[Stored data entries]
####################

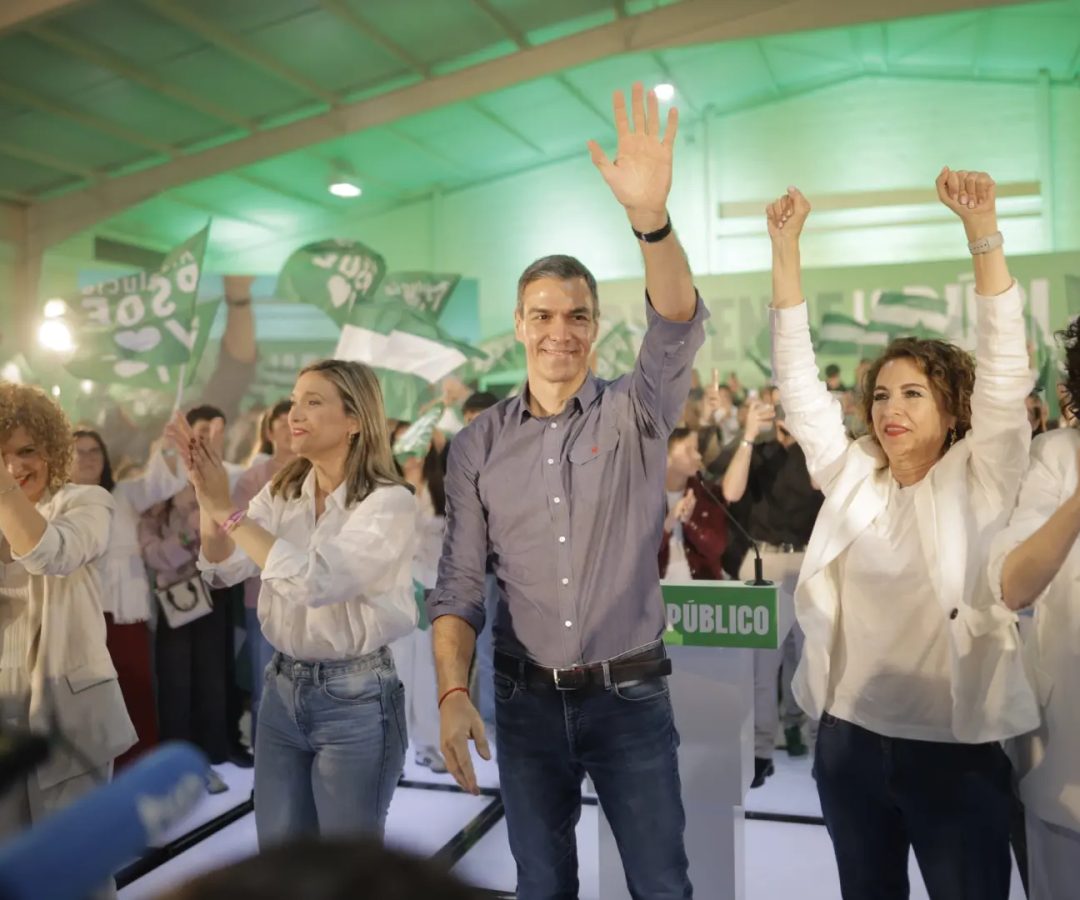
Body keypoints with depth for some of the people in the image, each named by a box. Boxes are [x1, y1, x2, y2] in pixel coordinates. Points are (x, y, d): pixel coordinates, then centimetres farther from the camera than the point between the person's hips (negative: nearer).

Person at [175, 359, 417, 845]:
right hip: (282, 688, 6)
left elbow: (315, 581, -27)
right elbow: (224, 568, -4)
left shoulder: (389, 502, -15)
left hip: (355, 698, -6)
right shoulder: (281, 492, 5)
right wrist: (206, 495, -20)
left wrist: (228, 510, -23)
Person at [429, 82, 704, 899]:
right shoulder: (478, 444, 0)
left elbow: (679, 331, -26)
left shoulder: (637, 415, -5)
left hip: (631, 695, -1)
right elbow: (458, 585, 0)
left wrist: (651, 216, -42)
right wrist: (453, 692, -13)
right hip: (527, 700, 2)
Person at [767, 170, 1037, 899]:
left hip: (954, 744, -3)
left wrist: (982, 229, -24)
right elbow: (797, 375, -1)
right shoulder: (851, 476, 4)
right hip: (850, 736, 4)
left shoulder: (977, 482, -4)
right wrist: (786, 244, -7)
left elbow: (1005, 367, -16)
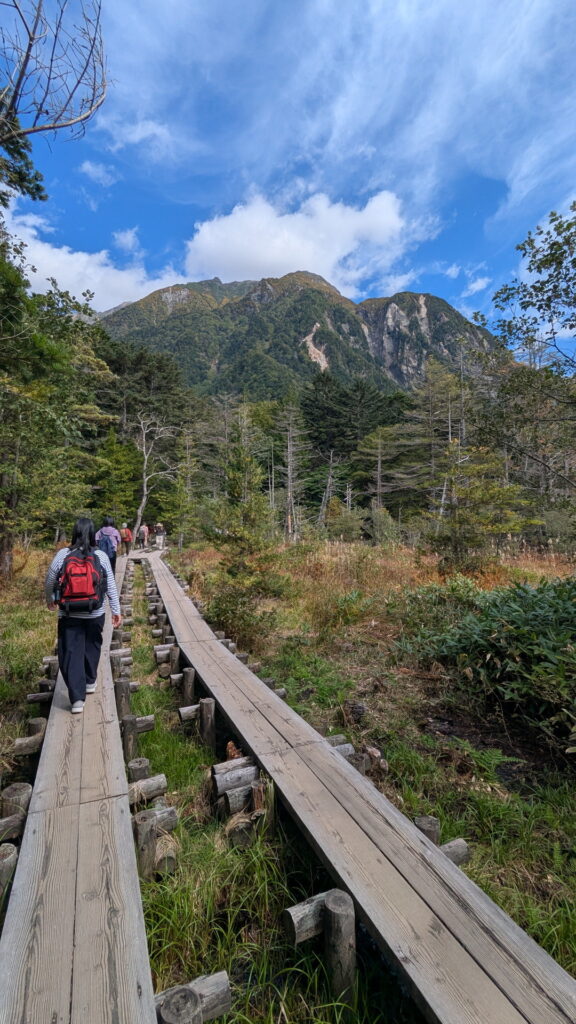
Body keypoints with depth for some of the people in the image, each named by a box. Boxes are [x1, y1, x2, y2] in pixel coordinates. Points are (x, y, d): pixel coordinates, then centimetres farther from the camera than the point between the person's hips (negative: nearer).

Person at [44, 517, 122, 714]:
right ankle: (90, 682, 39)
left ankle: (77, 698, 4)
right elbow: (111, 586, -5)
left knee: (71, 653, 7)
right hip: (95, 614, 1)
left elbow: (49, 582, 3)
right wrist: (116, 611, 3)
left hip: (69, 615, -1)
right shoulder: (101, 556, -7)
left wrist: (50, 600, 23)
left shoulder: (62, 555, -7)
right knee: (92, 647, 22)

####################

_How to complete this task_: Could you copy exactly, and with no pictures, the lines above from the one containing "right hip: (527, 700, 2)" through the last line, both included?

_Result_:
right hip: (527, 700, 2)
Person at [767, 170, 1037, 899]:
left hip: (954, 744, -3)
left wrist: (982, 229, -24)
right elbow: (797, 375, -1)
right shoulder: (851, 476, 4)
right hip: (850, 736, 4)
left shoulder: (977, 482, -4)
right wrist: (786, 244, -7)
left elbow: (1005, 367, -16)
Body keypoints with depth for some of the people in the image, each named by a box. Boxes are [x1, y1, x2, y2] in pixel coordinates. Points are (x, y, d): pixel coordinates, then centimetres farther from the camera than the point between the person's hips (negative: nearer).

Person at [44, 517, 122, 714]:
right ankle: (90, 682, 39)
left ankle: (77, 698, 4)
right elbow: (111, 586, -5)
left knee: (71, 653, 7)
right hip: (95, 614, 1)
left elbow: (49, 582, 3)
right wrist: (116, 611, 3)
left hip: (69, 615, -1)
right shoulder: (101, 556, -7)
left wrist: (50, 600, 23)
left shoulder: (62, 555, -7)
right knee: (92, 647, 22)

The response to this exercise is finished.